A strong rollout sequence is:
- Create compliance policies for each supported platform.
- Assign policies to pilot groups and verify devices report status.
- Set the tenant behavior for devices with no assigned compliance policy deliberately.
- Create Conditional Access in report-only or a pilot assignment first.
- Exclude emergency access accounts.
- Target the intended cloud apps and device platforms.
- Use the grant control
Require device to be marked as compliant. - Monitor sign-in logs and compliance reports before expanding.
Be careful with broad policies. If a Conditional Access policy targets All cloud apps, Android, and browsers while requiring compliant devices or blocking access, Android Enterprise setup can be interrupted because authentication during enrollment uses browser-based flows. Microsoft documents that the Microsoft Intune cloud app may need to be excluded for those Android enrollment scenarios.
Exam checklist
- If the question asks how to allow access only from devices that meet standards, combine Intune compliance policy with Conditional Access requiring a compliant device.
- If the question asks how to prevent enrollment, use enrollment restrictions, not compliance.
- If a device has no compliance policy assignment and still gets access, review the tenant compliance setting for unassigned devices.

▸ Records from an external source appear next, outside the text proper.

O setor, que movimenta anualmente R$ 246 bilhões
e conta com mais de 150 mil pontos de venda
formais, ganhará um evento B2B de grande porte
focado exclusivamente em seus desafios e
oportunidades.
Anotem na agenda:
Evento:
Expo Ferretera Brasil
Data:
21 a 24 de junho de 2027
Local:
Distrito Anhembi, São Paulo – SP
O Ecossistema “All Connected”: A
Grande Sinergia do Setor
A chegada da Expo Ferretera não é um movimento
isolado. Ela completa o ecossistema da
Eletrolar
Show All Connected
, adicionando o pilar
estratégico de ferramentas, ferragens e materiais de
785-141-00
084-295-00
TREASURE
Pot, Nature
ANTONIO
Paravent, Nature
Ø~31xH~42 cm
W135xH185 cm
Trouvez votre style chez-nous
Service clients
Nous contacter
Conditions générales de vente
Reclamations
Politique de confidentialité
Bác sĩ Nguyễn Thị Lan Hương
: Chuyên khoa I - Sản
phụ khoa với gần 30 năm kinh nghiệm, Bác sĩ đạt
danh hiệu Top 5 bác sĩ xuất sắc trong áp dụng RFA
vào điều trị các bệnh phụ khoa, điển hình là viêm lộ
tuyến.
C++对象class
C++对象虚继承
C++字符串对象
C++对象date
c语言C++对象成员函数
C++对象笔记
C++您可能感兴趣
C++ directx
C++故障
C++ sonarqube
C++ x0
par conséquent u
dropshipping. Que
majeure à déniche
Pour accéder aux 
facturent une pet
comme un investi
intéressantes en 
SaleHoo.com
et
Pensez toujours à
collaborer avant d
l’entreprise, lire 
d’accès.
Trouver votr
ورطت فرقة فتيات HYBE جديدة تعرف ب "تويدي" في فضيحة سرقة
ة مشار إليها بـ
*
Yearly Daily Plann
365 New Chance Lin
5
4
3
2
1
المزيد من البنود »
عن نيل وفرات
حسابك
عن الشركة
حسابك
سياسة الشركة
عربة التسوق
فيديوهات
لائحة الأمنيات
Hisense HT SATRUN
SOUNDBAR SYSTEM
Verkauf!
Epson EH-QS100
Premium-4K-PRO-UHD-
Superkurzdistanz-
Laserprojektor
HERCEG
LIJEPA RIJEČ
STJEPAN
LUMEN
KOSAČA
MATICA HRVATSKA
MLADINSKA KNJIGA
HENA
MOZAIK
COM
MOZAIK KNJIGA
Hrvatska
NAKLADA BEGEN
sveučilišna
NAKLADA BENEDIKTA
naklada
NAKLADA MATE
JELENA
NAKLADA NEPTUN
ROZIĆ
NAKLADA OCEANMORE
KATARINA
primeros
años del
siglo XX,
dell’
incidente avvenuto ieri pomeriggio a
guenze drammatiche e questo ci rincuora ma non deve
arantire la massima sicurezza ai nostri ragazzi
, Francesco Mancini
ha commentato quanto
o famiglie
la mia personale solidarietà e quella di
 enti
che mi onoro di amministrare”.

- If users are locked out right after enforcing compliant-device access, check policy scope, emergency access exclusions, device compliance status, and whether enrollment/authentication apps were unintentionally blocked.
- Treat compliance as a reported state, not a configuration mechanism.
A company wants Exchange Online to be accessible only from enrolled devices that meet security requirements. The endpoint team has not created any Intune compliance policies yet. What should be done before enforcing Conditional Access?
You discover that newly enrolled devices with no assigned compliance policy are still considered compliant and can satisfy a compliant-device Conditional Access policy. Which Intune setting should you review?
A broad Conditional Access policy requires compliant devices for All cloud apps on Android browsers. New Android Enterprise devices fail during enrollment authentication before they can become compliant. What is the most likely policy fix?
An administrator deploys a configuration profile that enables BitLocker on Windows devices. Security also wants SharePoint access blocked when a device is not encrypted. What additional configuration is required?